→ **DOCUMENTO SORGENTE**:
________________________

Il value noise è emerso come una tecnica innovativa nel campo della grafica procedurale, sviluppata per risolvere la necessità di generare texture più realistiche. Negli anni ’60 e ’70, durante una fase di rapida evoluzione della grafica computerizzata, ricercatori e sviluppatori esploravano nuove metodologie per migliorare la qualità visiva delle immagini generate al computer. In quel periodo, infatti, le capacità di memoria delle macchine erano limitate, rendendo impossibile l'impiego di immagini di alta risoluzione per il texturing, spingendo così a trovare nuove soluzioni.

________________________

→ **ESTRATTO DATI**:
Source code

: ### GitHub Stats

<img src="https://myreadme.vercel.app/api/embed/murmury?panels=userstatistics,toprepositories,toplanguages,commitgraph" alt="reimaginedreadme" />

________________________

→ **OBIETTIVO**: Trascrivi senza modifiche il tratto del testo sul value noise che va da "Il value noise" fino a "trovare nuove soluzioni.".

→ **RISPOSTA**:
Il value noise è emerso come una tecnica innovativa nel campo della grafica procedurale, sviluppata per risolvere la necessità di generare texture più realistiche. Negli anni ’60 e ’70, durante una fase di rapida evoluzione della grafica computerizzata, ricercatori e sviluppatori esploravano nuove metodologie per migliorare la qualità visiva delle immagini generate al computer. In quel periodo, infatti, le capacità di memoria delle macchine erano limitate, rendendo impossibile l'impiego di immagini di alta risoluzione per il texturing, spingendo così a trovare nuove soluzioni.